══ Data for the task

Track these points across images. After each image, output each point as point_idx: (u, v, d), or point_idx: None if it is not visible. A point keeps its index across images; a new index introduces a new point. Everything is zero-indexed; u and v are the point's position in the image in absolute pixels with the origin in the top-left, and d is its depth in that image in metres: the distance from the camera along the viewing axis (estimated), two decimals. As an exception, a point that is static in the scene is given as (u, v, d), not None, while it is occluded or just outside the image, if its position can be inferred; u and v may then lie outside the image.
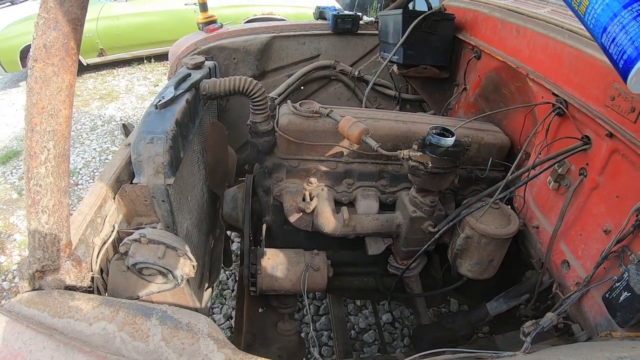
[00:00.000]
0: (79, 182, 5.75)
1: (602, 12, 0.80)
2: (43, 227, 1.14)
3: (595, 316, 1.70)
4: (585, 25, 0.88)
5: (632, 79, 0.80)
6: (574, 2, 0.88)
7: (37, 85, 1.06)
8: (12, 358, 0.92)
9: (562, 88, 1.91)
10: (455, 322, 2.32)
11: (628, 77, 0.80)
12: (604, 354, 1.19)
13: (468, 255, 2.09)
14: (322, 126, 2.21)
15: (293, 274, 2.27)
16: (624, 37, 0.78)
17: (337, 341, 2.86)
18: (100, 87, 9.06)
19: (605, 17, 0.80)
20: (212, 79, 2.21)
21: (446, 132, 1.85)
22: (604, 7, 0.79)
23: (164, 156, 1.69)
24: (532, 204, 2.19)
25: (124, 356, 0.95)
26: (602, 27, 0.82)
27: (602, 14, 0.81)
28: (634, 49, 0.77)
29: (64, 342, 0.92)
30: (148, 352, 0.97)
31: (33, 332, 0.95)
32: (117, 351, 0.95)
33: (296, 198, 2.25)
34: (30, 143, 1.10)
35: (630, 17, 0.77)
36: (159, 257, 1.52)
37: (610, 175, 1.72)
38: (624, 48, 0.78)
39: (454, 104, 3.09)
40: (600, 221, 1.75)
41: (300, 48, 3.45)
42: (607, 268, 1.65)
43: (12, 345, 0.94)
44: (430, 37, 2.88)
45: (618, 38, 0.79)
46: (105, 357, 0.89)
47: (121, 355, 0.95)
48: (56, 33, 1.04)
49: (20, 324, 0.98)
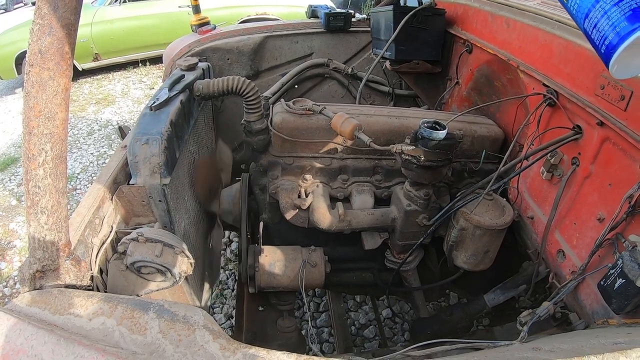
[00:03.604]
0: (77, 187, 5.76)
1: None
2: (42, 228, 1.16)
3: (591, 304, 1.71)
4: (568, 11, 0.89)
5: (614, 65, 0.81)
6: None
7: (33, 89, 1.08)
8: (14, 354, 0.94)
9: (553, 79, 1.92)
10: (454, 314, 2.34)
11: (610, 62, 0.81)
12: (599, 340, 1.21)
13: (463, 247, 2.11)
14: (316, 123, 2.23)
15: (291, 271, 2.28)
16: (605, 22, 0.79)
17: (337, 337, 2.87)
18: (96, 92, 9.06)
19: (587, 3, 0.81)
20: (206, 80, 2.22)
21: (438, 125, 1.87)
22: None
23: (159, 156, 1.71)
24: (526, 195, 2.20)
25: (123, 348, 0.97)
26: (585, 13, 0.82)
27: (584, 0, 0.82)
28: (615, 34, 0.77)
29: (64, 337, 0.94)
30: (146, 344, 0.99)
31: (34, 328, 0.97)
32: (116, 344, 0.98)
33: (292, 195, 2.26)
34: (28, 146, 1.12)
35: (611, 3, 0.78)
36: (156, 255, 1.54)
37: (602, 163, 1.73)
38: (606, 34, 0.79)
39: (447, 98, 3.11)
40: (593, 209, 1.76)
41: (293, 47, 3.46)
42: (601, 256, 1.66)
43: (14, 342, 0.96)
44: (421, 33, 2.89)
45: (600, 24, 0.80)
46: (105, 350, 0.91)
47: (120, 347, 0.97)
48: (51, 38, 1.06)
49: (21, 321, 1.00)
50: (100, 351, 0.90)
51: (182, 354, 0.97)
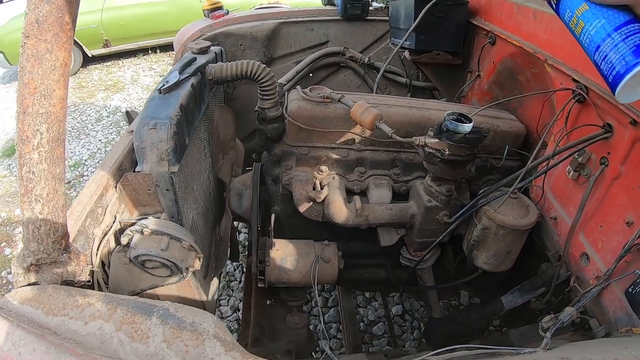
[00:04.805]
0: (84, 174, 5.71)
1: (596, 33, 0.92)
2: (37, 217, 1.07)
3: (615, 311, 1.63)
4: (580, 43, 1.00)
5: (620, 92, 0.92)
6: (571, 23, 0.99)
7: (28, 63, 0.99)
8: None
9: (583, 74, 1.83)
10: (470, 315, 2.26)
11: (616, 90, 0.92)
12: (630, 351, 1.14)
13: (485, 247, 2.02)
14: (334, 112, 2.14)
15: (303, 266, 2.21)
16: (614, 55, 0.90)
17: (346, 334, 2.81)
18: (105, 78, 9.03)
19: (598, 37, 0.92)
20: (219, 63, 2.14)
21: (463, 117, 1.78)
22: (597, 29, 0.92)
23: (167, 142, 1.61)
24: (549, 195, 2.11)
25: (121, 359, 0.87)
26: (596, 46, 0.93)
27: (595, 35, 0.93)
28: (622, 65, 0.89)
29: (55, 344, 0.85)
30: (148, 354, 0.89)
31: (23, 333, 0.88)
32: (113, 354, 0.88)
33: (306, 187, 2.18)
34: (22, 126, 1.02)
35: (619, 39, 0.89)
36: (162, 249, 1.45)
37: (633, 164, 1.63)
38: (614, 65, 0.90)
39: (467, 92, 3.01)
40: (622, 213, 1.67)
41: (308, 34, 3.37)
42: (629, 261, 1.57)
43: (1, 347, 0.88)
44: (443, 22, 2.79)
45: (609, 56, 0.91)
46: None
47: (118, 358, 0.87)
48: (49, 7, 0.97)
49: (10, 323, 0.91)
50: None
51: (189, 368, 0.87)
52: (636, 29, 0.90)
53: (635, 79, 0.89)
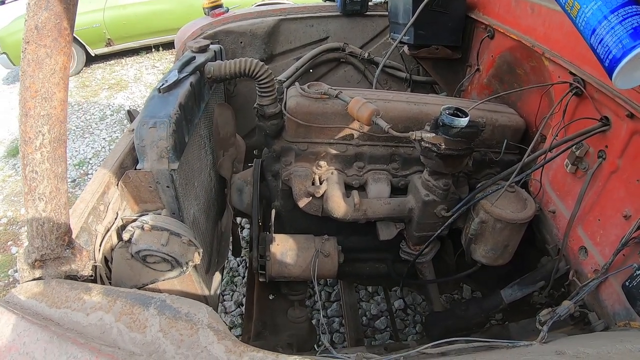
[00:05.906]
0: (88, 172, 5.75)
1: (592, 15, 0.89)
2: (40, 215, 1.11)
3: (613, 305, 1.64)
4: (576, 26, 0.97)
5: (617, 77, 0.89)
6: (567, 5, 0.97)
7: (29, 68, 1.02)
8: (6, 350, 0.89)
9: (580, 67, 1.82)
10: (469, 309, 2.26)
11: (613, 74, 0.89)
12: (624, 345, 1.15)
13: (483, 241, 2.03)
14: (331, 108, 2.15)
15: (303, 260, 2.23)
16: (610, 38, 0.87)
17: (348, 328, 2.83)
18: (108, 77, 9.06)
19: (594, 20, 0.90)
20: (217, 62, 2.16)
21: (459, 112, 1.79)
22: (593, 11, 0.89)
23: (167, 140, 1.64)
24: (548, 188, 2.12)
25: (120, 348, 0.90)
26: (592, 29, 0.91)
27: (591, 17, 0.90)
28: (619, 49, 0.86)
29: (57, 334, 0.88)
30: (145, 343, 0.93)
31: (27, 324, 0.92)
32: (113, 343, 0.91)
33: (305, 182, 2.20)
34: (24, 128, 1.06)
35: (616, 21, 0.86)
36: (162, 244, 1.48)
37: (630, 157, 1.63)
38: (610, 48, 0.88)
39: (467, 86, 3.01)
40: (619, 206, 1.67)
41: (308, 30, 3.38)
42: (626, 255, 1.58)
43: (7, 337, 0.91)
44: (441, 17, 2.79)
45: (605, 39, 0.89)
46: (100, 350, 0.85)
47: (117, 347, 0.91)
48: (48, 13, 1.00)
49: (16, 316, 0.94)
50: (95, 351, 0.84)
51: (184, 356, 0.91)
52: (634, 10, 0.86)
53: (633, 63, 0.85)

════

◆ **Problem**:
The listing above needs to be output again exactly. Don't include the pictures.

◆ **Solution for this task**:
Track these points across images. After each image, output each point as point_idx: (u, v, d), or point_idx: None if it is not visible. A point keeps its index across images; a new index introduces a new point. Everything is zero-indexed; u and v are the point's position in the image in absolute pixels with the origin in the top-left, and d is its depth in that image in metres: the distance from the camera along the viewing axis (estimated), two decimals. As an exception, a point that is static in the scene is given as (u, v, d), not None, while it is occluded or just outside the image, if its position can be inferred; u and v may then lie outside the image.
[00:00.000]
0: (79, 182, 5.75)
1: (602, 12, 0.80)
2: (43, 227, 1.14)
3: (595, 316, 1.70)
4: (585, 25, 0.88)
5: (632, 79, 0.80)
6: (574, 2, 0.88)
7: (37, 85, 1.06)
8: (12, 358, 0.92)
9: (562, 88, 1.91)
10: (455, 322, 2.32)
11: (628, 77, 0.80)
12: (604, 354, 1.19)
13: (468, 255, 2.09)
14: (322, 126, 2.21)
15: (293, 274, 2.27)
16: (624, 37, 0.78)
17: (337, 341, 2.86)
18: (100, 87, 9.06)
19: (605, 17, 0.80)
20: (212, 79, 2.21)
21: (446, 132, 1.85)
22: (604, 7, 0.79)
23: (164, 156, 1.69)
24: (532, 204, 2.19)
25: (124, 356, 0.95)
26: (602, 27, 0.82)
27: (602, 14, 0.81)
28: (634, 49, 0.77)
29: (64, 342, 0.92)
30: (148, 352, 0.97)
31: (33, 332, 0.95)
32: (117, 351, 0.95)
33: (296, 198, 2.25)
34: (30, 143, 1.10)
35: (630, 17, 0.77)
36: (159, 257, 1.52)
37: (610, 175, 1.72)
38: (624, 48, 0.78)
39: (454, 104, 3.09)
40: (600, 221, 1.75)
41: (300, 48, 3.45)
42: (607, 268, 1.65)
43: (12, 345, 0.94)
44: (430, 37, 2.88)
45: (618, 38, 0.79)
46: (105, 357, 0.89)
47: (121, 355, 0.95)
48: (56, 33, 1.04)
49: (20, 324, 0.98)
[00:03.604]
0: (77, 187, 5.76)
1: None
2: (42, 228, 1.16)
3: (591, 304, 1.71)
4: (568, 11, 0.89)
5: (614, 65, 0.81)
6: None
7: (33, 89, 1.08)
8: (14, 354, 0.94)
9: (553, 79, 1.92)
10: (454, 314, 2.34)
11: (610, 62, 0.81)
12: (599, 340, 1.21)
13: (463, 247, 2.11)
14: (316, 123, 2.23)
15: (291, 271, 2.28)
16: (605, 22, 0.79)
17: (337, 337, 2.87)
18: (96, 92, 9.06)
19: (587, 3, 0.81)
20: (206, 80, 2.22)
21: (438, 125, 1.87)
22: None
23: (159, 156, 1.71)
24: (526, 195, 2.20)
25: (123, 348, 0.97)
26: (585, 13, 0.82)
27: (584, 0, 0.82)
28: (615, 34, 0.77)
29: (64, 337, 0.94)
30: (146, 344, 0.99)
31: (34, 328, 0.97)
32: (116, 344, 0.98)
33: (292, 195, 2.26)
34: (28, 146, 1.12)
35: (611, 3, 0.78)
36: (156, 255, 1.54)
37: (602, 163, 1.73)
38: (606, 34, 0.79)
39: (447, 98, 3.11)
40: (593, 209, 1.76)
41: (293, 47, 3.46)
42: (601, 256, 1.66)
43: (14, 342, 0.96)
44: (421, 33, 2.89)
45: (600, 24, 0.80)
46: (105, 350, 0.91)
47: (120, 347, 0.97)
48: (51, 38, 1.06)
49: (21, 321, 1.00)
50: (100, 351, 0.90)
51: (182, 354, 0.97)
[00:04.805]
0: (84, 174, 5.71)
1: (596, 33, 0.92)
2: (37, 217, 1.07)
3: (615, 311, 1.63)
4: (580, 43, 1.00)
5: (620, 92, 0.92)
6: (571, 23, 0.99)
7: (28, 63, 0.99)
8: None
9: (583, 74, 1.83)
10: (470, 315, 2.26)
11: (616, 90, 0.92)
12: (630, 351, 1.14)
13: (485, 247, 2.02)
14: (334, 112, 2.14)
15: (303, 266, 2.21)
16: (614, 55, 0.90)
17: (346, 334, 2.81)
18: (105, 78, 9.03)
19: (598, 37, 0.92)
20: (219, 63, 2.14)
21: (463, 117, 1.78)
22: (597, 29, 0.92)
23: (167, 142, 1.61)
24: (549, 195, 2.11)
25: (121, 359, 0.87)
26: (596, 46, 0.93)
27: (595, 35, 0.93)
28: (622, 65, 0.89)
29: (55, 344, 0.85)
30: (148, 354, 0.89)
31: (23, 333, 0.88)
32: (113, 354, 0.88)
33: (306, 187, 2.18)
34: (22, 126, 1.02)
35: (619, 39, 0.89)
36: (162, 249, 1.45)
37: (633, 164, 1.63)
38: (614, 65, 0.90)
39: (467, 92, 3.01)
40: (622, 213, 1.67)
41: (308, 34, 3.37)
42: (629, 261, 1.57)
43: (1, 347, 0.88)
44: (443, 22, 2.79)
45: (609, 56, 0.91)
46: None
47: (118, 358, 0.87)
48: (49, 7, 0.97)
49: (10, 323, 0.91)
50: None
51: (189, 368, 0.87)
52: (636, 29, 0.90)
53: (635, 79, 0.89)
[00:05.906]
0: (88, 172, 5.75)
1: (592, 15, 0.89)
2: (40, 215, 1.11)
3: (613, 305, 1.64)
4: (576, 26, 0.97)
5: (617, 77, 0.89)
6: (567, 5, 0.97)
7: (29, 68, 1.02)
8: (6, 350, 0.89)
9: (580, 67, 1.82)
10: (469, 309, 2.26)
11: (613, 74, 0.89)
12: (624, 345, 1.15)
13: (483, 241, 2.03)
14: (331, 108, 2.15)
15: (303, 260, 2.23)
16: (610, 38, 0.87)
17: (348, 328, 2.83)
18: (108, 77, 9.06)
19: (594, 20, 0.90)
20: (217, 62, 2.16)
21: (459, 112, 1.79)
22: (593, 11, 0.89)
23: (167, 140, 1.64)
24: (548, 188, 2.12)
25: (120, 348, 0.90)
26: (592, 29, 0.91)
27: (591, 17, 0.90)
28: (619, 49, 0.86)
29: (57, 334, 0.88)
30: (145, 343, 0.93)
31: (27, 324, 0.92)
32: (113, 343, 0.91)
33: (305, 182, 2.20)
34: (24, 128, 1.06)
35: (616, 21, 0.86)
36: (162, 244, 1.48)
37: (630, 157, 1.63)
38: (610, 48, 0.88)
39: (467, 86, 3.01)
40: (619, 206, 1.67)
41: (308, 30, 3.38)
42: (626, 255, 1.58)
43: (7, 337, 0.91)
44: (441, 17, 2.79)
45: (605, 39, 0.89)
46: (100, 350, 0.85)
47: (117, 347, 0.91)
48: (48, 13, 1.00)
49: (16, 316, 0.94)
50: (95, 351, 0.84)
51: (184, 356, 0.91)
52: (634, 10, 0.86)
53: (633, 63, 0.85)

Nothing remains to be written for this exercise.